Honoring our parents doesn’t mean inviting them into every aspect of our lives, especially if their toxicity affects our well-being. On the other hand, just because a parent hurts your feelings doesn’t mean you should cut them out of your life entirely. However, if their actions are truly harmful to you or those around you, it’s okay — and even necessary — to set boundaries.
Still, we shouldn’t respond to evil with evil. As someone wisely said, “I’m not going to become unhealthy while dealing with unhealth.” We can show honor by being kind, patient, and loving. By holding our tongues. By remembering important dates, reaching out, and keeping the peace.
The key is to make sure your heart lines up with the Bible as you navigate those decisions.
In short, we honor our parents by being doers of God’s Word, not just hearers. As Ephesians 4:31-32 (NLT) says: “Get rid of all bitterness, rage, anger, harsh words, and slander, as well as all types of evil behavior. Instead, be kind to each other, tenderhearted, forgiving one another, just as God through Christ has forgiven you.”
If you’re struggling to determine whether your parents deserve honor, remember that God’s Kingdom doesn’t operate on what people deserve. It operates on grace. Honor is a matter of the heart. When Jesus spoke with the religious leaders, He addressed hearts that only wanted to justify their actions rather than obey God’s Word. When we approach our parents with a heart full of love, honor flows naturally.
I’m so glad we didn’t allow emotional or hurtful moments to define how I honored my mother-in-law or my parents. Following the Lord’s trustworthy direction is always better than following my fickle feelings.
So good, Tyra! We were blessed with parents & parent-in-laws that were not hard to honor but to “follow the Lord’s trustworthy directions is always better than following my tickle feelings.” Blessings (((0)))
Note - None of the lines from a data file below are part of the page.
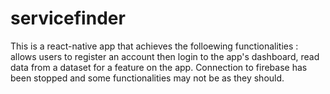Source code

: # servicefinder

This is a react-native app that achieves the folloewing functionalities : allows users to register an account then login to the app's dashboard, read data from a dataset for a feature on the app.
Connection to firebase has been stopped and some functionalities may not be as they should.
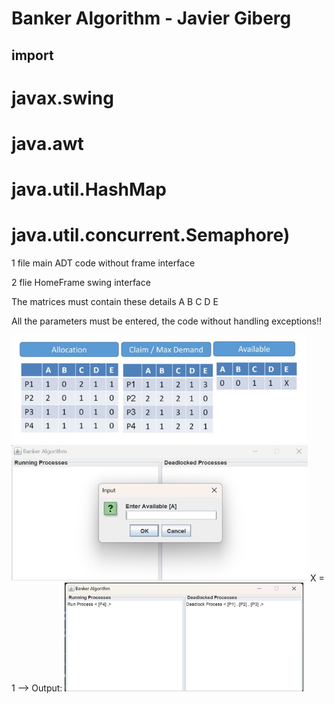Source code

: ﻿# Banker Algorithm - Javier Giberg 
 ## import
 # javax.swing
 # java.awt
 # java.util.HashMap
 # java.util.concurrent.Semaphore)
 
 1 file main ADT code without frame interface
 
 2 flie HomeFrame swing interface


 The matrices must contain these details A B C D E  


 All the parameters must be entered, the code without handling exceptions!!
 
 <img width="473" alt="image" src="pic3.jpg" >
 <img width="474" alt="image" src="pic 1.jpg">
  X = 1 --> Output:
 <img width="382" alt="image" src="pic2.jpg">



 
 
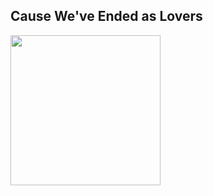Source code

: 

## Cause We've Ended as Lovers
[<img width="240" src="https://img.youtube.com/vi/MD3QRKuIE1w/maxresdefault.jpg">](https://www.youtube.com/watch?v=MD3QRKuIE1w)


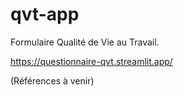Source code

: # qvt-app
Formulaire Qualité de Vie au Travail.

https://questionnaire-qvt.streamlit.app/

(Références à venir)
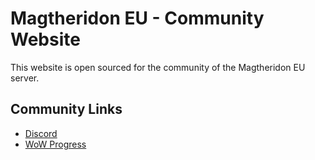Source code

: # Magtheridon EU - Community Website
This website is open sourced for the community of the Magtheridon EU server.

## Community Links
 - [Discord](https://discord.gg/KvdhrmB)
 - [WoW Progress](https://www.wowprogress.com/pve/eu/magtheridon)
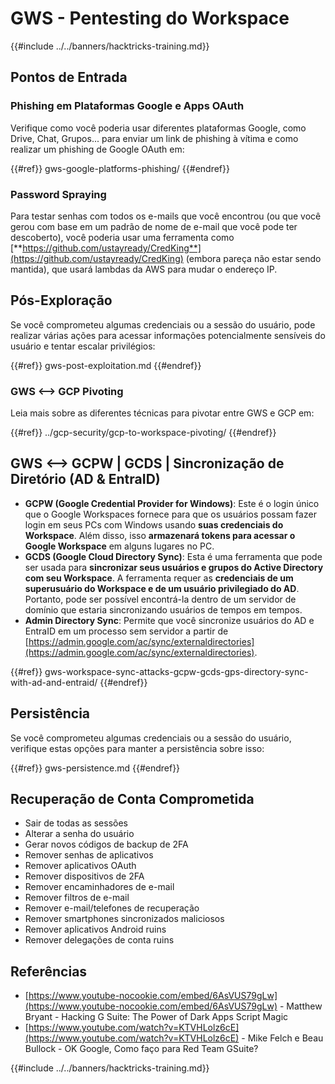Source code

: # GWS - Pentesting do Workspace

{{#include ../../banners/hacktricks-training.md}}

## Pontos de Entrada

### Phishing em Plataformas Google e Apps OAuth

Verifique como você poderia usar diferentes plataformas Google, como Drive, Chat, Grupos... para enviar um link de phishing à vítima e como realizar um phishing de Google OAuth em:

{{#ref}}
gws-google-platforms-phishing/
{{#endref}}

### Password Spraying

Para testar senhas com todos os e-mails que você encontrou (ou que você gerou com base em um padrão de nome de e-mail que você pode ter descoberto), você poderia usar uma ferramenta como [**https://github.com/ustayready/CredKing**](https://github.com/ustayready/CredKing) (embora pareça não estar sendo mantida), que usará lambdas da AWS para mudar o endereço IP.

## Pós-Exploração

Se você comprometeu algumas credenciais ou a sessão do usuário, pode realizar várias ações para acessar informações potencialmente sensíveis do usuário e tentar escalar privilégios:

{{#ref}}
gws-post-exploitation.md
{{#endref}}

### GWS <--> GCP Pivoting

Leia mais sobre as diferentes técnicas para pivotar entre GWS e GCP em:

{{#ref}}
../gcp-security/gcp-to-workspace-pivoting/
{{#endref}}

## GWS <--> GCPW | GCDS | Sincronização de Diretório (AD & EntraID)

- **GCPW (Google Credential Provider for Windows)**: Este é o login único que o Google Workspaces fornece para que os usuários possam fazer login em seus PCs com Windows usando **suas credenciais do Workspace**. Além disso, isso **armazenará tokens para acessar o Google Workspace** em alguns lugares no PC.
- **GCDS (Google Cloud Directory Sync)**: Esta é uma ferramenta que pode ser usada para **sincronizar seus usuários e grupos do Active Directory com seu Workspace**. A ferramenta requer as **credenciais de um superusuário do Workspace e de um usuário privilegiado do AD**. Portanto, pode ser possível encontrá-la dentro de um servidor de domínio que estaria sincronizando usuários de tempos em tempos.
- **Admin Directory Sync**: Permite que você sincronize usuários do AD e EntraID em um processo sem servidor a partir de [https://admin.google.com/ac/sync/externaldirectories](https://admin.google.com/ac/sync/externaldirectories).

{{#ref}}
gws-workspace-sync-attacks-gcpw-gcds-gps-directory-sync-with-ad-and-entraid/
{{#endref}}

## Persistência

Se você comprometeu algumas credenciais ou a sessão do usuário, verifique estas opções para manter a persistência sobre isso:

{{#ref}}
gws-persistence.md
{{#endref}}

## Recuperação de Conta Comprometida

- Sair de todas as sessões
- Alterar a senha do usuário
- Gerar novos códigos de backup de 2FA
- Remover senhas de aplicativos
- Remover aplicativos OAuth
- Remover dispositivos de 2FA
- Remover encaminhadores de e-mail
- Remover filtros de e-mail
- Remover e-mail/telefones de recuperação
- Remover smartphones sincronizados maliciosos
- Remover aplicativos Android ruins
- Remover delegações de conta ruins

## Referências

- [https://www.youtube-nocookie.com/embed/6AsVUS79gLw](https://www.youtube-nocookie.com/embed/6AsVUS79gLw) - Matthew Bryant - Hacking G Suite: The Power of Dark Apps Script Magic
- [https://www.youtube.com/watch?v=KTVHLolz6cE](https://www.youtube.com/watch?v=KTVHLolz6cE) - Mike Felch e Beau Bullock - OK Google, Como faço para Red Team GSuite?

{{#include ../../banners/hacktricks-training.md}}
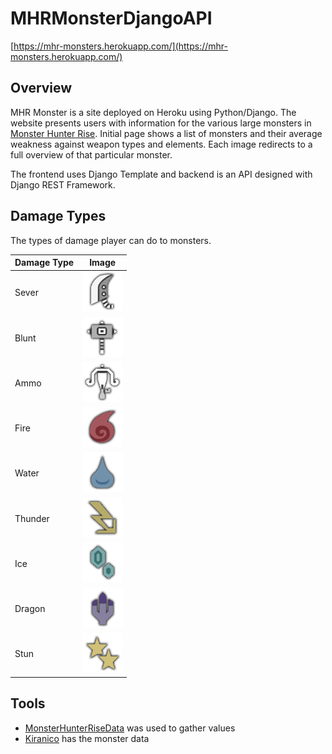 # MHRMonsterDjangoAPI

[https://mhr-monsters.herokuapp.com/](https://mhr-monsters.herokuapp.com/)

## Overview

MHR Monster is a site deployed on Heroku using Python/Django. The website presents users with
information for the various large monsters in [Monster Hunter Rise](https://www.monsterhunter.com/rise).
Initial page shows a list of monsters and their average weakness against weapon types and elements. Each image
redirects to a full overview of that particular monster. 

The frontend uses Django Template and backend is an API designed with Django REST Framework.

## Damage Types

The types of damage player can do to monsters.

|Damage Type|Image|
|-----------|-----|
|Sever|![](/static/icons/sever.png)|
|Blunt|![](/static/icons/impact.png)|
|Ammo|![](/static/icons/ammo.png)|
|Fire|![](/static/icons/fire.png)|
|Water|![](/static/icons/water.png)|
|Thunder|![](/static/icons/thunder.png)|
|Ice|![](/static/icons/ice.png)|
|Dragon|![](/static/icons/dragon.png)|
|Stun|![](/static/icons/stun.png)|

## Tools

- [MonsterHunterRiseData](https://github.com/brandoneng000/MonsterHunterRiseData/) was used to gather values
- [Kiranico](https://mhrise.kiranico.com/data/monsters) has the monster data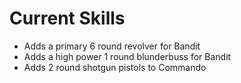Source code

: # Current Skills

- Adds a primary 6 round revolver for Bandit 
- Adds a high power 1 round blunderbuss for Bandit
- Adds 2 round shotgun pistols to Commando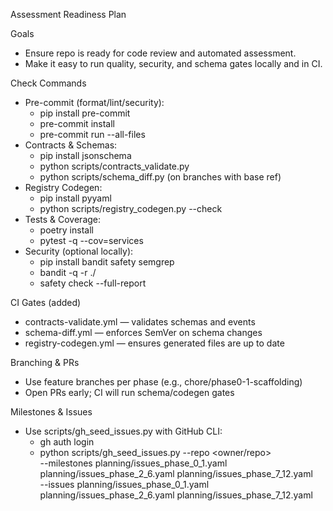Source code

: Assessment Readiness Plan

Goals

- Ensure repo is ready for code review and automated assessment.
- Make it easy to run quality, security, and schema gates locally and in CI.

Check Commands

- Pre-commit (format/lint/security):
  - pip install pre-commit
  - pre-commit install
  - pre-commit run --all-files
- Contracts & Schemas:
  - pip install jsonschema
  - python scripts/contracts_validate.py
  - python scripts/schema_diff.py (on branches with base ref)
- Registry Codegen:
  - pip install pyyaml
  - python scripts/registry_codegen.py --check
- Tests & Coverage:
  - poetry install
  - pytest -q --cov=services
- Security (optional locally):
  - pip install bandit safety semgrep
  - bandit -q -r ./
  - safety check --full-report

CI Gates (added)

- contracts-validate.yml — validates schemas and events
- schema-diff.yml — enforces SemVer on schema changes
- registry-codegen.yml — ensures generated files are up to date

Branching & PRs

- Use feature branches per phase (e.g., chore/phase0-1-scaffolding)
- Open PRs early; CI will run schema/codegen gates

Milestones & Issues

- Use scripts/gh_seed_issues.py with GitHub CLI:
  - gh auth login
  - python scripts/gh_seed_issues.py --repo <owner/repo> \
    --milestones planning/issues_phase_0_1.yaml planning/issues_phase_2_6.yaml planning/issues_phase_7_12.yaml \
    --issues planning/issues_phase_0_1.yaml planning/issues_phase_2_6.yaml planning/issues_phase_7_12.yaml
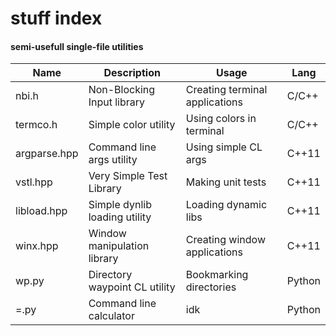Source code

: # stuff index


#### semi-usefull single-file utilities
Name | Description | Usage | Lang
---- | ----------- | ----- | ----
nbi.h | Non-Blocking Input library | Creating terminal applications | C/C++
termco.h | Simple color utility | Using colors in terminal | C/C++
argparse.hpp | Command line args utility | Using simple CL args | C++11
vstl.hpp | Very Simple Test Library | Making unit tests | C++11
libload.hpp | Simple dynlib loading utility | Loading dynamic libs | C++11
winx.hpp | Window manipulation library | Creating window applications | C++11
wp.py | Directory waypoint CL utility | Bookmarking directories | Python
=.py | Command line calculator | idk | Python
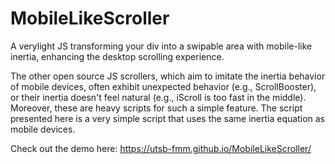 # MobileLikeScroller
A verylight JS transforming your div into a swipable area with mobile-like inertia, enhancing the desktop scrolling experience.

The other open source JS scrollers, which aim to imitate the inertia behavior of mobile devices, often exhibit unexpected behavior (e.g., ScrollBooster), or their inertia doesn't feel natural (e.g., iScroll is too fast in the middle). Moreover, these are heavy scripts for such a simple feature. The script presented here is a very simple script that uses the same inertia equation as mobile devices.

Check out the demo here: https://utsb-fmm.github.io/MobileLikeScroller/

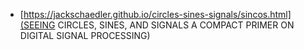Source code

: * [https://jackschaedler.github.io/circles-sines-signals/sincos.html](SEEING CIRCLES, SINES, AND SIGNALS
A COMPACT PRIMER ON DIGITAL SIGNAL PROCESSING)
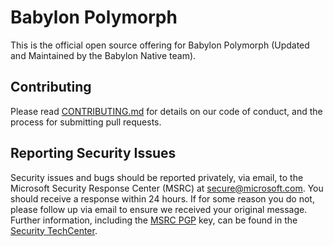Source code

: # Babylon Polymorph

This is the official open source offering for Babylon Polymorph (Updated and Maintained by the Babylon Native team).

## Contributing

Please read [CONTRIBUTING.md](./CONTRIBUTING.md) for details on our code of conduct, and the process for submitting pull requests.

## Reporting Security Issues

Security issues and bugs should be reported privately, via email, to the Microsoft Security
Response Center (MSRC) at [secure@microsoft.com](mailto:secure@microsoft.com). You should
receive a response within 24 hours. If for some reason you do not, please follow up via
email to ensure we received your original message. Further information, including the
[MSRC PGP](https://technet.microsoft.com/en-us/security/dn606155) key, can be found in
the [Security TechCenter](https://technet.microsoft.com/en-us/security/default).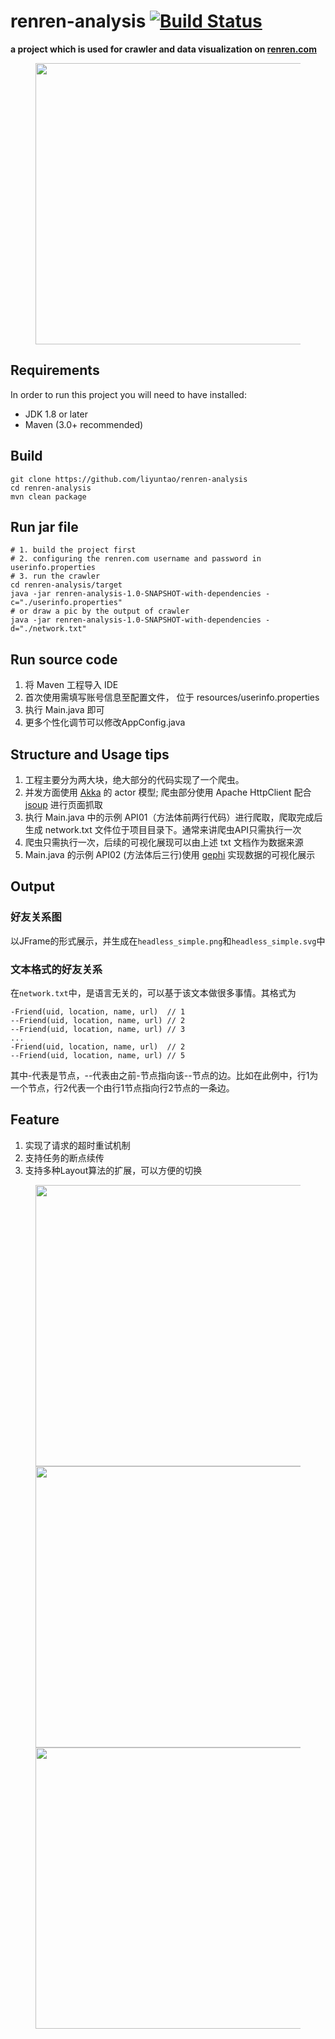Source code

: # renren-analysis    [![Build Status](https://travis-ci.org/liyuntao/renren-analysis.svg?branch=master)](https://travis-ci.org/liyuntao/renren-analysis)
**a project which is used for crawler and data visualization on [renren.com](http://www.renren.com)**

<figure>
	<img src="http://i.imgur.com/QESM88q.png" height="450">
</figure>

## Requirements

In order to run this project you will need to have installed:

* JDK 1.8 or later
* Maven (3.0+ recommended)

## Build

    git clone https://github.com/liyuntao/renren-analysis
    cd renren-analysis
    mvn clean package

## Run jar file

    # 1. build the project first
    # 2. configuring the renren.com username and password in userinfo.properties
    # 3. run the crawler
    cd renren-analysis/target
    java -jar renren-analysis-1.0-SNAPSHOT-with-dependencies -c="./userinfo.properties"
    # or draw a pic by the output of crawler
    java -jar renren-analysis-1.0-SNAPSHOT-with-dependencies -d="./network.txt"

## Run source code

1. 将 Maven 工程导入 IDE
2. 首次使用需填写账号信息至配置文件， 位于 resources/userinfo.properties
3. 执行 Main.java 即可
4. 更多个性化调节可以修改AppConfig.java

## Structure and Usage tips

1. 工程主要分为两大块，绝大部分的代码实现了一个爬虫。
2. 并发方面使用 [Akka](http://akka.io) 的 actor 模型; 爬虫部分使用 Apache HttpClient 配合 [jsoup](http://jsoup.org/) 进行页面抓取
3. 执行 Main.java 中的示例 API01（方法体前两行代码）进行爬取，爬取完成后生成 network.txt 文件位于项目目录下。通常来讲爬虫API只需执行一次
4. 爬虫只需执行一次，后续的可视化展现可以由上述 txt 文档作为数据来源
5. Main.java 的示例 API02 (方法体后三行)使用 [gephi](https://gephi.github.io/) 实现数据的可视化展示

## Output

### 好友关系图

以JFrame的形式展示，并生成在`headless_simple.png`和`headless_simple.svg`中

### 文本格式的好友关系

在`network.txt`中，是语言无关的，可以基于该文本做很多事情。其格式为

	-Friend(uid, location, name, url)  // 1
	--Friend(uid, location, name, url) // 2
	--Friend(uid, location, name, url) // 3
	...
	-Friend(uid, location, name, url)  // 2
	--Friend(uid, location, name, url) // 5

其中-代表是节点，--代表由之前-节点指向该--节点的边。比如在此例中，行1为一个节点，行2代表一个由行1节点指向行2节点的一条边。

## Feature
1. 实现了请求的超时重试机制
2. 支持任务的断点续传
3. 支持多种Layout算法的扩展，可以方便的切换

<figure>
	<img src="http://i.imgur.com/K1rAIov.png" height="450" >
	<img src="http://i.imgur.com/tElpIgL.png" height="450" >
	<img src="http://i.imgur.com/Ey41iN5.png" height="450" >
</figure>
Tyra thanks you for today’s devotion you wrote about to do about honouring your Parents. My Mum was the Mum that loved you and showed it. But if you did wrong and she saw you doing it or heard about it. She discipline you in Love and show you what you did was wrong and tell you why. If really bad she take something of you for a we while until you learned not to do it again. I always respected my late Mum I miss her so much. She was not saved but I prayed for her salvation. You knew I’d had a problem you could go get about it. She be glad to help you with it give you her advice what to do about it she could. My Dad was different. I had to forgive him for somethings he done. He might not have been the Dad I always wanted him to. But I am so glad I forgave my Dad I did it as followers of Jesus because it the right things to do in God eyes. As his word says in colossians 3:13. I pray for his salvation too now eldery. As if I not forgiven him like the scripture say when you read it. I not be doing his Home cleaning it for him for the Love of the Lord and the Love of my Dad. I know I will never forget what all I had to forgive him about. Yes I am glad I did. As I don’t think about anymore. Even though I will never forget about it. I now see my Dad in the light Jesus wants me too. I am glad as his Daughter to be doing his house Monday to Friday as he needs me to do it for him all those days as can’t do it for himself. I love my Dad in the way Jesus loves us all now. Even though I will be er get a sorry for all it all. God has made me a follower of his not let it annoy me anymore. This came into my head one time Jesus has forgiven me of all my mistakes and they are in his eyes just as bad as my Dad’s. I have done the same for my Dad. I told him one time if I had not forgiven you because I love you I wouldn’t be doing your house. I told him I do in the Love of the Lord and the Love of him. I don’t know if he believed that. But not I honour my Dad see him as Jesus wants me too. I love him just like Jesus loves me. It was hard forgiving my Dad. Thank you for this reading Tyra. I needed it. Love Dawn Ferguson-Little Enniskillen Co.Fermanagh N.Ireland xx
Tyra,
Honor your father and mother is the first Commandment with the promise… God prioritize it. Thank you for sharing in your devotional this morning.